L’ambition territoriale suit la même logique de démocratisation. Activa Vie RDC s’est fixé pour horizon de couvrir les vingt-six provinces du pays, et l’inauguration de la première agence dédiée de son réseau commercial vie à Kinshasa a matérialisé cette volonté de proximité. Sous sa direction, la maison s’appuie sur l’expérience du groupe Activa, présent sur plusieurs marchés africains et attaché à une exigence de qualité de service que traduit sa certification ISO 9001.

Une autorité qui déborde le cadre de l’entreprise

L’influence de Vincent Mwepu Makasa ne se limite pas à la conduite d’une compagnie. Depuis septembre 2021, il préside l’Association des sociétés d’assurances et de réassurance de la République démocratique du Congo, l’ASAR, mandat dans lequel il a été reconduit. À ce titre, il porte la voix collective d’un marché qui compte désormais plusieurs dizaines d’acteurs agréés et dont le volume de primes a plus que doublé depuis la libéralisation, dépassant deux cents millions de dollars.

Cette stature institutionnelle s’est illustrée en février 2023, lorsqu’il a présidé le comité d’organisation de la quarante-septième assemblée générale de la Fédération des sociétés d’assurances de droit national africaines, la FANAF, réunie à Kinshasa. En accueillant la plus haute instance de l’assurance africaine, la RDC affirmait sa place nouvelle sur la carte continentale du secteur, et Vincent Mwepu Makasa en fut l’un des principaux artisans. Son rôle dépasse même le seul champ de l’assurance, puisqu’il siège depuis décembre 2022 au comité de direction de la Fédération des entreprises du Congo, la FEC, principale organisation patronale du pays.

Bâtir une histoire

Ce qui distingue Vincent Mwepu Makasa, c’est le rapport qu’il entretient au temps long. Là où d’autres cherchent des parts de marché immédiates, il revendique la fierté de poser des fondations. Développer la culture de l’assurance dans un pays où elle fut longtemps absente suppose de convaincre, d’éduquer et d’installer la confiance avant de vendre. C’est un travail de bâtisseur, moins spectaculaire qu’une conquête, mais autrement plus structurant pour l’économie congolaise.

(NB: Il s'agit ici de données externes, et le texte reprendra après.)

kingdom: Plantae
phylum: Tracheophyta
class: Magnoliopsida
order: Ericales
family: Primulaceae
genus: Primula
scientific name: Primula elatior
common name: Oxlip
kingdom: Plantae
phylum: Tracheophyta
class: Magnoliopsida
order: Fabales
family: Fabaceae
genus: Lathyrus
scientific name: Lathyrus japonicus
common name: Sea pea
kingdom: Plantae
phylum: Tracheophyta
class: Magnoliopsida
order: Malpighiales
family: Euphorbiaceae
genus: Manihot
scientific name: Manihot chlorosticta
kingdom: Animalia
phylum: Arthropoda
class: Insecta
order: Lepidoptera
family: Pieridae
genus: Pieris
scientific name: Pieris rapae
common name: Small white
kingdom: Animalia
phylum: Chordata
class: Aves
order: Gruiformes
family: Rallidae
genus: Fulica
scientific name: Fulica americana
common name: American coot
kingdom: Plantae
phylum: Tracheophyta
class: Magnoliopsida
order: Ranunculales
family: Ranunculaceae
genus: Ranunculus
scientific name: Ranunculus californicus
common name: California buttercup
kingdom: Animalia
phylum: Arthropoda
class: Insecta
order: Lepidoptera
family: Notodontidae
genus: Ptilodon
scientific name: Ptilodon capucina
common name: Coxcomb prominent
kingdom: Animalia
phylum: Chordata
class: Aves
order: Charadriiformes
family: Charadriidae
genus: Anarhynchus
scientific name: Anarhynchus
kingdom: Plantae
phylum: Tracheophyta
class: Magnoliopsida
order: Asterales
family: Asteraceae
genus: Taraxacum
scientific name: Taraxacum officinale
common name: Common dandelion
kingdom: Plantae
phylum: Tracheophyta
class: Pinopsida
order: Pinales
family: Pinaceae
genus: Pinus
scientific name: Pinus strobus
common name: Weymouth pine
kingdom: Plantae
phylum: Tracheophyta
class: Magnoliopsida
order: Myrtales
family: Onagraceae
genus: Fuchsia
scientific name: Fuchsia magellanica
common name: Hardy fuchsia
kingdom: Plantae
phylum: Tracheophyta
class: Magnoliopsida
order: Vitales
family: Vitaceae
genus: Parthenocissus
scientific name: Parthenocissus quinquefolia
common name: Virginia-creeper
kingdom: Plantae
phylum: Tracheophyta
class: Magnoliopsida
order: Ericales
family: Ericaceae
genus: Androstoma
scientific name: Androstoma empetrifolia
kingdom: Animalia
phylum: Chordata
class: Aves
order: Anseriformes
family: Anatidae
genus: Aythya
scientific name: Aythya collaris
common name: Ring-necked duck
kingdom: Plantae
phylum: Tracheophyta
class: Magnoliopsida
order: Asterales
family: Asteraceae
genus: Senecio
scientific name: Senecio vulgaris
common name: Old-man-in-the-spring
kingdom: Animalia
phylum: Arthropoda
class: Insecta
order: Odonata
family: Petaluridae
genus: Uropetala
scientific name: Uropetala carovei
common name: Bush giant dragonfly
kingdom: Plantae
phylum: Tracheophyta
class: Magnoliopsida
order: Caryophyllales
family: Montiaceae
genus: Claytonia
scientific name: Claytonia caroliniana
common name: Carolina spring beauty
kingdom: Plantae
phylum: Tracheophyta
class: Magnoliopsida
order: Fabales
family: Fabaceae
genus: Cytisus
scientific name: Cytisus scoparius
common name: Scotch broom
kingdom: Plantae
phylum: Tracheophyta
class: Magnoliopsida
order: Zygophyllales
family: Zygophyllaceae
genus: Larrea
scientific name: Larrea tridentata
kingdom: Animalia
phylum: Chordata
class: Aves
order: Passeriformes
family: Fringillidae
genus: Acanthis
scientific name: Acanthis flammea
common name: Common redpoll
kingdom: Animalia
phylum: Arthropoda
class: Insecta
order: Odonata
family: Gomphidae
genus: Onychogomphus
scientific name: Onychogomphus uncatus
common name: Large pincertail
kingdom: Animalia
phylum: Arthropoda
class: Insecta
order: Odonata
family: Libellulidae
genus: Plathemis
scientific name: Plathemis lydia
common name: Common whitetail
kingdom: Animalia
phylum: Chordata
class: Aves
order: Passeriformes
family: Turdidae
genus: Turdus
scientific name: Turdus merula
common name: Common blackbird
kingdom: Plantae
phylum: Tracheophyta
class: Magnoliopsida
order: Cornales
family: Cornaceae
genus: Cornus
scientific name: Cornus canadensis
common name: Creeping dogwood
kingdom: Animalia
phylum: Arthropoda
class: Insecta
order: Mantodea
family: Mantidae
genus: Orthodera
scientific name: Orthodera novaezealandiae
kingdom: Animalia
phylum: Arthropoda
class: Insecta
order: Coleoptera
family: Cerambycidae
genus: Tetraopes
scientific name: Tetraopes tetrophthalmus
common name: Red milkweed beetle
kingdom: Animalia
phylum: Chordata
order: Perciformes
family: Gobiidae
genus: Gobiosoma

À l’heure où la RDC cherche à diversifier ses moteurs de croissance au-delà des ressources extractives, la profondeur d’un marché de l’assurance et de l’épargne longue constitue un enjeu stratégique. En reliant sa formation financière internationale, son sens de la pédagogie de marché et sa position institutionnelle, Vincent Mwepu Makasa s’est imposé comme l’une des figures qui écrivent, patiemment, ce chapitre encore inachevé.